_THINGS TO DO_:
- a) Copy word for word the passage of the court opinion starting with "Regarding the credibility" and going on through "(Id. at 6.)".
- b) Resume the court opinion after its final sentence and carry it forward.

# start of TEXT TO READ

In response to Hill's argument that the confrontation was not a traffic stop, the Commonwealth asserts that it indeed was a traffic stop based on the observed traffic infraction, regardless of whether Austin's patrol vehicle siren and lights were activated. (Resp. to Def.'s Mem. 2-3.) It argues that the investigative detention was based on the observed firearms but that the search was based on the marijuana odor after law enforcement arrived on scene. (Id. at 5.) It further asserts that Carpenter testified that he did not find any marijuana inside the Vehicle and that Austin mentioned the marijuana in listing his reasons for detaining Hill. (Id.) It notes that there was no reason to mention the smell of marijuana because it was "strongly in the air," so the officers assumed everyone could smell it. (Id.)

Regarding the credibility argument, the Commonwealth asserts that witness credibility is for the factfinder to determine. (Id. at 3-4.) It furthers contends that there is no indication of false testimony and that any inconsistencies are the product of the officers' difficulty in remembering specific details due to the passage of time. (Id. at 4.) It states that Carpenter had no reason to lie about his prior knowledge of Hill because he had probable cause to stop the Vehicle regardless. (Id. at 6.)

Analysis

Legal Standard

A defendant seeking to suppress evidence bears the burden of proving factual circumstances giving rise to a reasonable expectation of privacy, which is the burden of persuasion. Testa v. Commonwealth, 55 Va. App. 275, 282 n.3, 685 S.E.2d 213, 216 n.3 (2009). In response, the Commonwealth has the burden to prove admissibility of the seized evidence by a preponderance of the evidence. Colorado v. Connelly, 479 U.S. 157, 168 (1986). For a warrantless search, the Commonwealth also has the burden of establishing an exception to the warrant requirement. Walls v. Commonwealth, 2 Va. App. 639, 645, 347 S.E.2d 175, 178 (1986).

# end of TEXT TO READ
# start of LISTED ENTRIES

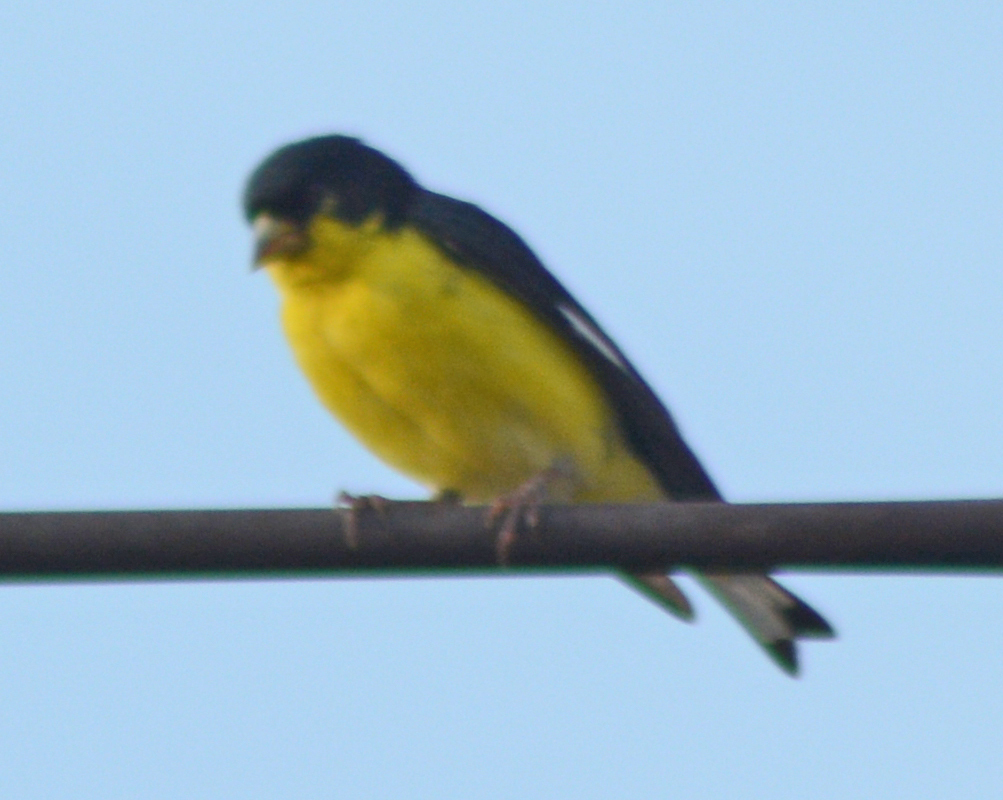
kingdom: Animalia
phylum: Chordata
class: Aves
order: Passeriformes
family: Fringillidae
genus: Spinus
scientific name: Spinus psaltria
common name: Lesser goldfinch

# end of LISTED ENTRIES

_RESULTS IN ORDER_:
- a)
Regarding the credibility argument, the Commonwealth asserts that witness credibility is for the factfinder to determine. (Id. at 3-4.) It furthers contends that there is no indication of false testimony and that any inconsistencies are the product of the officers' difficulty in remembering specific details due to the passage of time. (Id. at 4.) It states that Carpenter had no reason to lie about his prior knowledge of Hill because he had probable cause to stop the Vehicle regardless. (Id. at 6.)

- b)
The Fourth Amendment of the Constitution of the United States ensures "[t]he right of the people to be secure in their persons, houses, papers, and effects, against unreasonable searches and seizures." As such, warrantless searches are considered per se unreasonable, subject to "a few well-defined exceptions" including (1) consent, (2) search incident to lawful arrest, (3) plain view, and (4) exigent circumstances. Collins v. Commonwealth, 292 Va. 486, 497, 790 S.E.2d 611, 616 (2016) (quoting Abell v. Commonwealth, 221 Va. 607, 612, 272 S.E.2d 204, 207 (1980)), rev'd on other grounds, 2018 U.S. LEXIS 3210 (May 29, 2018). The Virginia Supreme Court has recognized common examples of exigent circumstances, including (1) hot pursuit, (2) the imminent destruction of evidence, and (3) the possibility of danger to others. Id.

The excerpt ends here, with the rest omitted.